Nate Silver actually predicted with a scary amount of accuracy prior to the recount that Franken would pick up a few hundred votes and win the election based on (1) historical machine error rates in counties with particular Republican and Democratic biases (2) the not surprising fact that machine error is NOT random, ie the lousier machines are in the poorer , Democratic areas, and (3) pen mark errors are NOT random either, more likely to be made by older, infirm voters trending Democratic. That a recount could be so accurately predicted actually does what Crank says it cant...vastly improve the accuracy of the election result. 538.com archives if you dont believe me. The great damage to voter confidence in 2000 wasnt caused by the recount, but by the fact that a politically divided Supreme Court STOPPed the recount and shed doubt on the election result itself. Admittedly, a doubt split heavily along party lines.
True, machine error isnt randomly distributed.
Magrooder, I don't know that national standards are needed, but certainly we should have uniformity within each state, and of necessity that will lead in the direction of national best practices limiting the market to a handful of designs.
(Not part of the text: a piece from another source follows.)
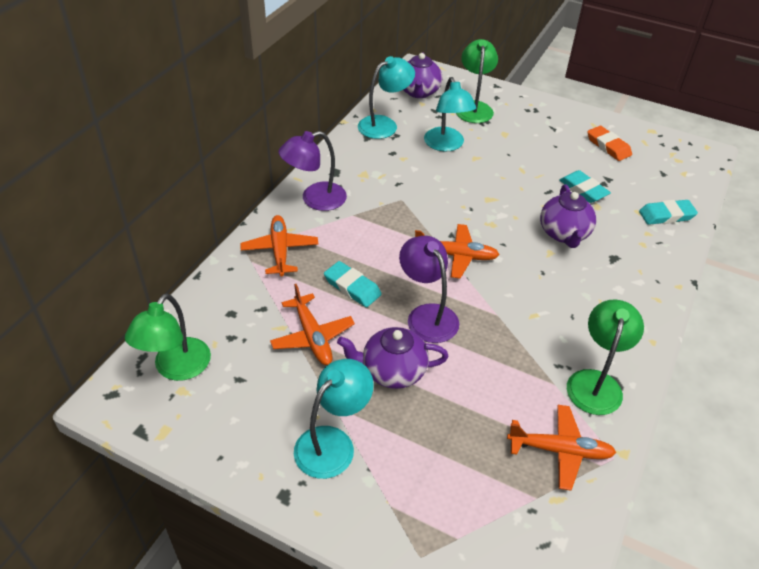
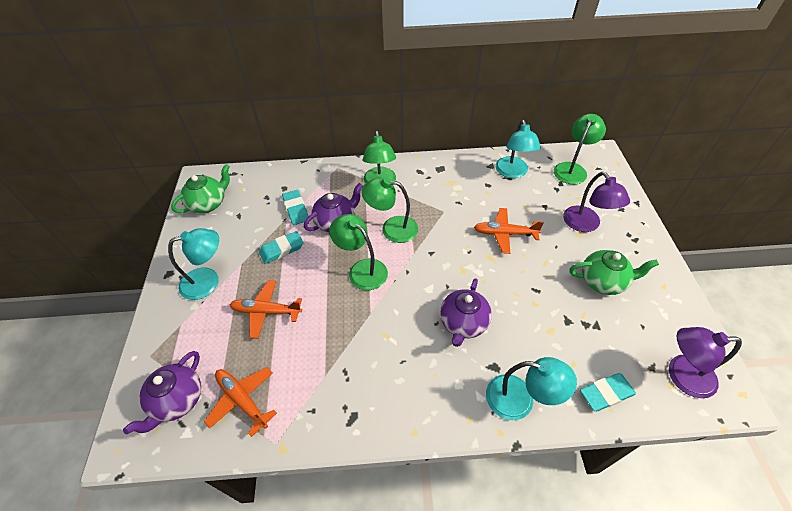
green lamp: [125,293,211,381] [456,39,498,123] [567,299,644,415] = 3 -> [329,214,388,290] [361,177,418,243] [363,131,396,183] [554,114,606,185] = 4
green teapot: none = 0 -> [171,164,230,213] [570,250,659,295] = 2
orange eraser: [587,126,632,161] = 1 -> none = 0
orange plane: [240,215,318,277] [270,284,355,365] [415,224,500,279] [507,405,616,491] = 4 -> [204,367,277,437] [230,280,302,339] [474,208,544,254] = 3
I find it interesting that everyone complains about New Yorks antiquated cam based machines, yet there seems to be few problems with the ones that work in getting an accurate tally.
The American public isnt as simple minded as Crank is supposing. If an election is extremely close the majority support spending money to make sure the result is correct. After all, we're talking about choosing a very powerful person here to affect the country's direction. And nobody believes that the provisional counts announced on election night are error-free. This is why the Minnesota law forcing an automatic recount if the margin is close is an excellent one mirrored around the country, because machine and human error happens, sometimes frequently so.
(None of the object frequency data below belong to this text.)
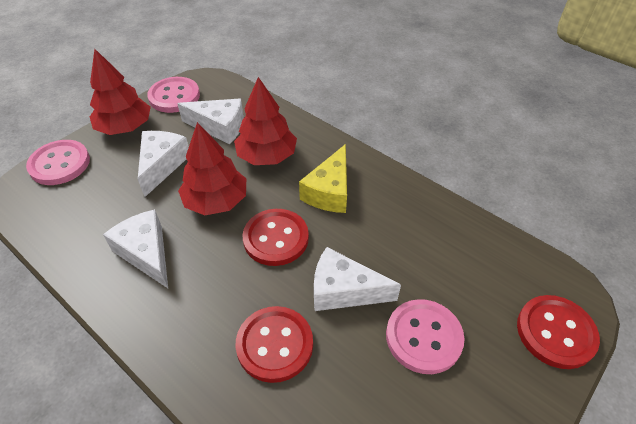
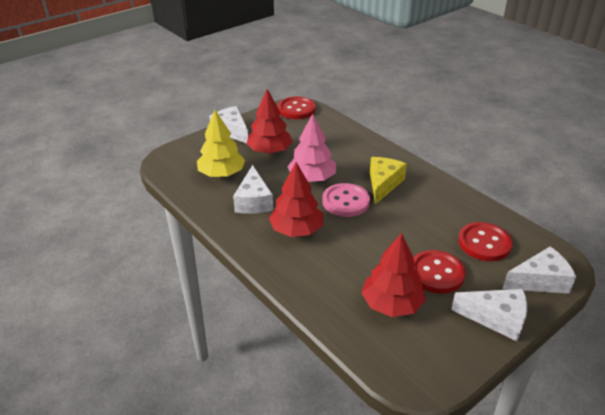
pink button: [26,140,90,185] [147,77,200,113] [386,299,464,374] = 3 -> [322,183,370,217] = 1
pink tree: none = 0 -> [287,114,336,182] = 1
yellow tree: none = 0 -> [197,110,245,177] = 1

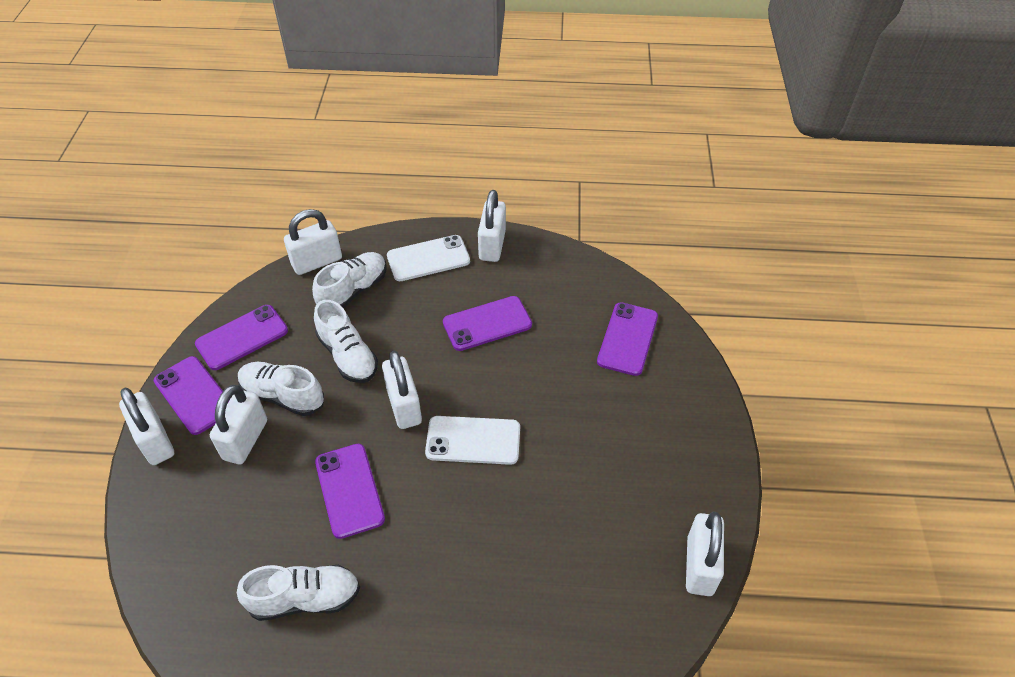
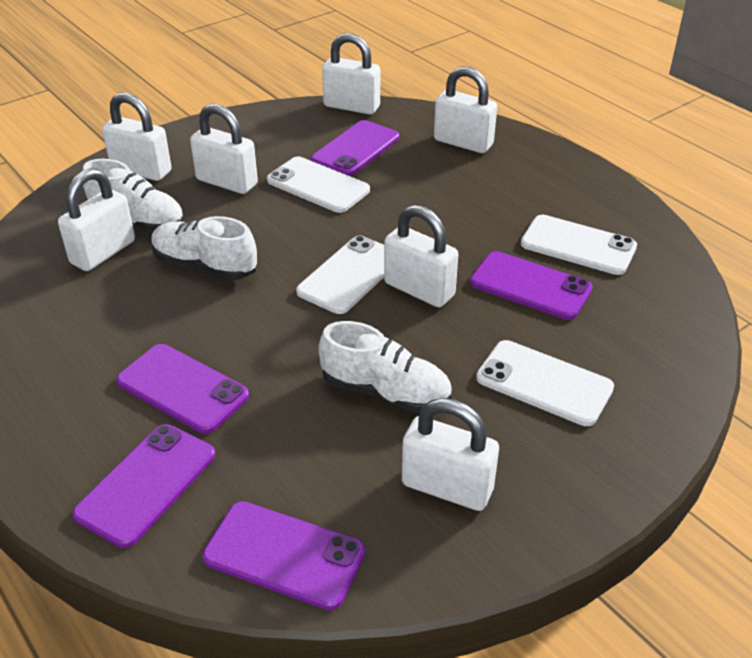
white padlock: [119,388,174,465] [210,385,267,464] [284,209,342,275] [382,351,422,429] [478,190,506,262] [686,512,724,596] = 6 -> [58,168,135,271] [102,93,172,181] [190,104,258,194] [322,33,380,115] [384,205,458,308] [402,398,499,511] [434,67,497,153] = 7
white phone: [387,235,470,281] [425,416,520,465] = 2 -> [267,157,370,213] [296,236,384,314] [476,340,614,426] [521,215,637,275] = 4
white shoe: [237,565,360,621] [238,362,324,416] [312,252,387,308] [314,300,378,383] = 4 -> [83,159,184,232] [151,216,257,280] [318,321,452,413] = 3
AS: when the newspapers went through and did their own recount in Florida, they found that the looser the standard they applied (i.e., the closer to what Gore wanted), the bigger the Bush margin; the stricter, the closer it got, until the strictest possible standard actually gave Gore the state. The result was reported, then promptly dropped from the media's collective memory.
Seth: the court itself said that the election contest would be necessary; it's part of the formal process in Minnesota, not Coleman's idea.
And as a general comment, the more I see, the more I think everyone should follow Georgia's lead: if it's disputed, have a runoff with only the top two candidates.
It's pretty rich watching you Republicans claim some righteous mantle over recounts and corruption scandals, and claim that recounts weaken voters' confidence in the legitimacy of democratic processes. All through this election season we saw you throw all kind of nonsense at the wall to plant seeds that Obama was stealing the election through ACORN, with Obama's 10 miilion vote margin being accounted for by Mickey Mouses and the Dallas Cowboy offensive lineman. Then there is all the bs about Franken "stealing" the election, when Coleman's people havent found one ounce of fraud in the recount, they just want more ballots from conservative-only districts to be counted. Kudos to Nate Silver for systematically demolishing the Coleman camp's claims about the recount. All you're left with as Republicans is the smug assurance that you're "better people".